KI im Dienstleistungssektor
Zum Dienstleistungssektor zählen alle Berufe, die keine Sachgüter produzieren, sondern Dienstleistungen erbringen. Deutschland hat sich seit 1970 zu einer Dienstleistungsgesellschaft hin entwickelt. Im Jahr 2024 waren laut Statistischem Bundesamt 1,2 Prozent der Erwerbstätigen in der Land-, Forst- und Fischereiwirtschaft beschäftigt, 23,2 Prozent im produzierenden Gewerbe und 75,5 Prozent im Dienstleistungssektor.
KI-bedingte Restrukturierungen
Laut Handelsblatt wird die Entwicklung der Künstlichen Intelligenz im Dienstleistungs-, Finanz- und Versicherungssektor auch aufgrund der Babyboomer-Generation, die gerade nach und nach aus dem Erwerbsleben ausscheidet, rasch vorangetrieben.
Nicht nur die Fachkräftelücken sind für die Entwicklung der KI-Technologie verantwortlich, sondern auch die Restrukturierungen, sprich Neuausrichtungen der Unternehmen und Organisationen im Dienstleistungssektor. Das führt zu zahlreichen Herausforderungen in der Personalpolitik.
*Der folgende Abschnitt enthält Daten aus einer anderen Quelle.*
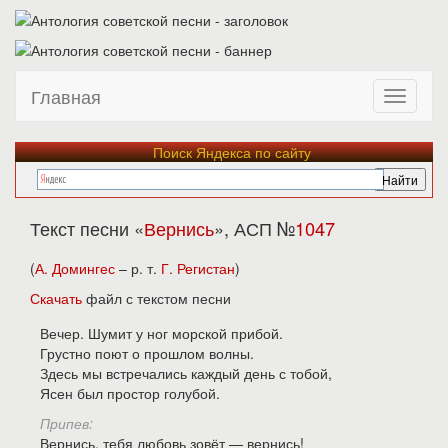
Главная
Поиск Яндекса по сайту
Текст песни «
Вернись
», АСП №
1047
(
А. Домингес
– р. т.
Г. Регистан
)
Скачать
файл с текстом песни
Вечер. Шумит у ног морской прибой.
Грустно поют о прошлом волны.
Здесь мы встречались каждый день с тобой,
Ясен был простор голубой.
Припев:
Вернись, тебя любовь зовёт — вернись!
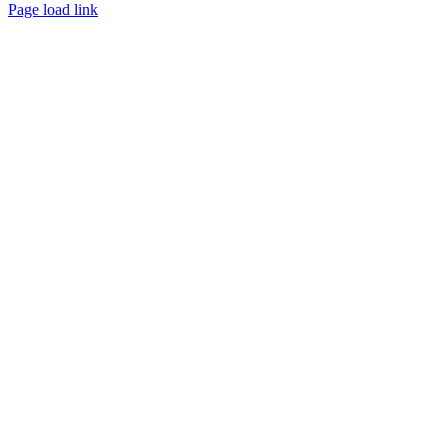
Page load link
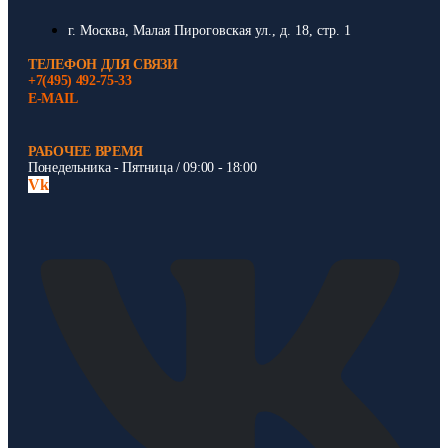
г. Москва, Малая Пироговская ул., д. 18, стр. 1
ТЕЛЕФОН ДЛЯ СВЯЗИ
+7(495) 492-75-33
E-MAIL
РАБОЧЕЕ ВРЕМЯ
Понедельника - Пятница / 09:00 - 18:00
Vk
Mit Blick auf Arbeitnehmerrechte und Arbeitnehmervertretungen stehen Konzerne und tarifgebundenen mittelständische Unternehmen vor dem Problem, wie sie die neuen KI-Technologien implementieren und menschliche Arbeitskräfte abbauen können, ohne sich in bedrohliche Auseinandersetzungen mit
Arbeitnehmervertretungen zu begeben.
Wir sehen schon heute, dass ein hoher Prozentsatz der Arbeitsplätze, die im verarbeitenden Gewerbe (wie in der Automobilindustrie) abgebaut werden, nicht aus der Produktion – sondern aus der Verwaltung kommen. Es könnte sein, dass diese Personalverringerungen auch auf Restrukturierungsprozesse im Rahmen der KI-Technologien zurückzuführen sind
Pflegerobotik im überalterten China
Doch nicht nur in der Verwaltung, nicht nur im Handel, im Transport und in der Logistik ersetzen Künstliche Intelligenz und kognitive Robotik menschliche Arbeitskraft im Dienstleistungssektor – sogar in der Altenpflege passiert gerade eine Menge – in China.
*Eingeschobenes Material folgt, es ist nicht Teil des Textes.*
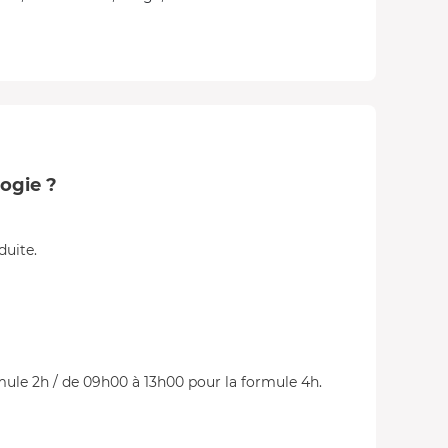
logie ?
duite.
rmule 2h / de 09h00 à 13h00 pour la formule 4h.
Die – dank der Ein-Kind-Politik – völlig überalterte chinesische Gesellschaft hat Anfang 2025 eine Direktive der Staatsführung zur Folge, laut der Robotik in der Pflege formal in die Politik aufgenommen wird. Roboter sollen nicht nur grundlegende Pflegeaufgaben übernehmen, sondern auch die sozialen Bedürfnisse der Menschen im Alter ab 65 Jahren befriedigen und deren Gesundheit überwachen.
Bis 2035 soll jeder ältere Mensch in China Zugang zu grundlegenden Pflegedienstleistungen haben. Diese sollen größtenteils durch künstliche Systeme erbracht werden. Entsteht hier als Ersatz für menschliche Zuwendung eine maschinelle Pflegeindustrie für hilfsbedürftige Senioren?
Fazit
Ein Blick nach China und andere asiatischen Gesellschaften wie Japan und Singapur zeigen, wie rasch sich Künstliche Intelligenz und kognitive Robotik weiterentwickeln. In Europa bemüht man sich in der Politik, den Blick auf die Menschenwürde beizubehalten bei Verordnungen und Gesetzen in Bezug auf Persönlichkeit und Datenschutz. Wie lange diese Grundlage im Hinblick auf die internationalen Wirtschaftsmächte noch beibehalten werden kann, wird sich zeigen. Möglich ist auf jeden Fall schon Vieles – auch die maschinell durchgeführte Betreuung und Begleitung von hilfsbedürftigen Menschen.